I join many in the NIF community in mourning the untimely passing of Professor Ruth Gavison z”l. Ruth Gavison was one of Israel’s towering intellectual forces and legal minds. Trained as a legal philosopher by the legendary H. L. A. Hart at Oxford, she returned to Israel to teach at the Hebrew University. Initially known for her theoretical work on privacy, she ventured over the course of her academic career into areas of greater public concern including the role of the judiciary in public life, relations between religious and secular Jews, and the status of Israel as a Jewish and democratic state. Ruth Gavison had a brilliant, fierce, and restless mind, and was never content to remain isolated in the ivory tower. She followed in the path of one of her mentors, Justice Haim Cohn z”l, in becoming a leading civil and human rights activist and serving as president of the Association for Civil Rights in Israel (1996-99).

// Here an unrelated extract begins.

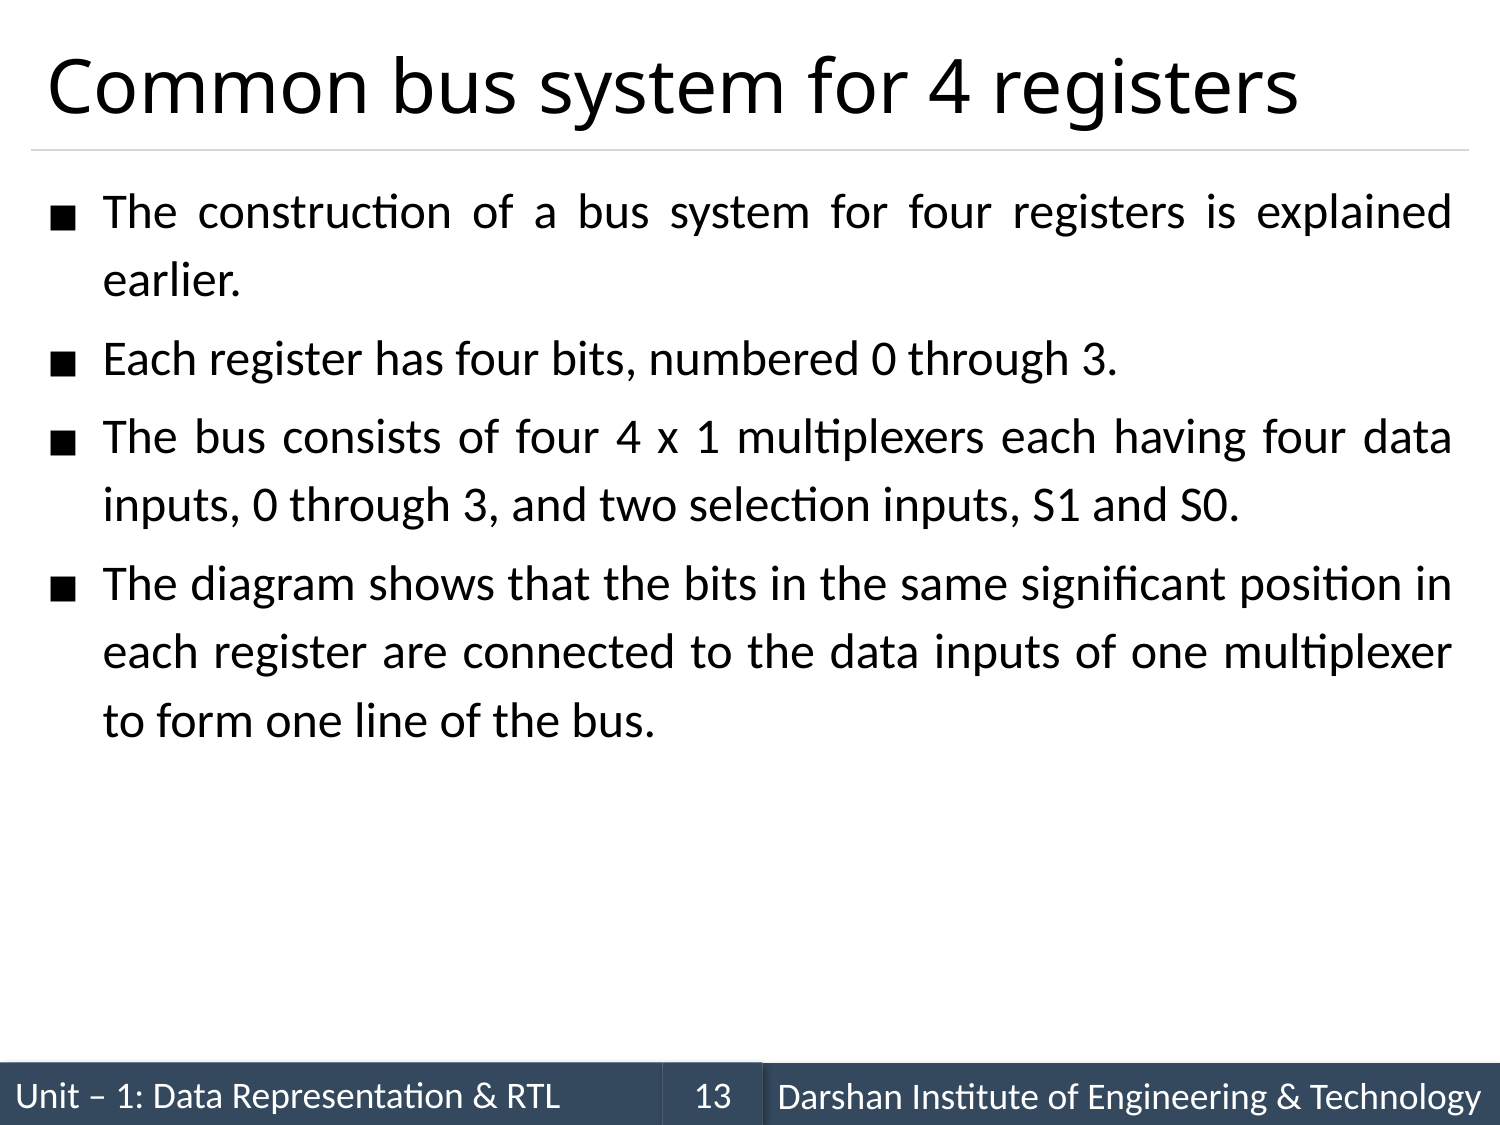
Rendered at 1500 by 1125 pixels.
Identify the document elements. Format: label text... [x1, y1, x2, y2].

list The construction of a bus system for four registers is explained earlier. Each register has four bits, numbered 0 through 3. The bus consists of four 4 x 1 multiplexers each having four data inputs, 0 through 3, and two selection inputs, S1 and S0. The diagram shows that the bits in the same significant position in each register are connected to the data inputs of one multiplexer to form one line of the bus. [31, 162, 1469, 1038]
title Common bus system for 4 registers [31, 17, 1469, 150]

If in the first part of her career Ruth was known as one of Israel’s most distinguished civil libertarians, she developed a different reputation in the second half. Like many other Jewish Israelis, she was transformed by the collapse of the collapsed Oslo peace process and outbreak of the Second Intifada in 2000-01. She became less committed to the discourse of a universal human rights and more to guaranteeing the particularistic interests of the Jewish majority in the state of Israel. For many of her friends, it was uncomfortable to see her adopt positions at odds with her earlier liberal stance. She became an even sharper opponent of the judicial activism of the Supreme Court, a supporter of restrictions on family unification between Palestinians in the West Bank and Israel proper, and a frequent advocate of a majoritarian view of Israeli democracy. It is no surprise that Benjamin Netanyahu, among many others, tweeted out words of praise after her death.

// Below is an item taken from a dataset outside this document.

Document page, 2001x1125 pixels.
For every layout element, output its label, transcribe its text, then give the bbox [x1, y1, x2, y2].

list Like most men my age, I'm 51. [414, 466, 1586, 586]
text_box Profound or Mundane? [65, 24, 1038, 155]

But herein lay the greatness of Ruth Gavison. Even though she was always the smartest person in the room, she was willing to talk to everybody. Never boastful or mocking, she was absolutely sincere in her desire to hear your argument and, if need be, challenge it. And her intellectual rigor and combativeness always had a purpose. She came to be a bridge between different elements of Israeli society. She herself understood liberals; she was once one. But she became a post-liberal, attentive to the limitations of liberalism in grasping the texture of Jewish nationalism. And while she led a secular life, she was post-secular in her desire to guarantee respect for strong forms of religion communitarianism in Israel. This bridge-building capacity made her a trusted advisor to government and public leaders. At times, Ruth’s positions placed her in friction with NIF, but in recent months, as she understood the challenges that Israeli democracy faced, she expressed a desire to contribute to our work.

What I have neglected to mention is perhaps the most important thing to convey about Ruth Gavison z”l. She was an extraordinary friend—and a great teacher in the art of friendship. My wife, Nomi Stolzenberg, and I met her in 1989 at a conference at Stanford on Critical Legal Studies and Jewish History. She then spent two years in Los Angeles at the University of Southern California Law School where Nomi taught. During that time, our lives became entwined, as she was raising her infant son Doron and our first child, Tali, was entering the world. In that period, we were in complete unison politically. As Ruth’s views began to change in the early 2000s, tensions surfaced in our relationship. But they never vanquished our deep friendship, which remained to her final day.

This is not just our story. All who knew her were awestruck by the speed and power of her brain. No one could think or talk as fast as she could. But what her many friends valued most were her decidedly human qualities: her loyalty, intensity, and compassion. I don’t know that I ever met anyone who took ideas more seriously than Ruth. But at the end of the day, she took relationships even more seriously. The world today is a much poorer place without Ruth Gavison z”l, whose brilliance and capacity for friendship were without parallel. May her memory be a blessing.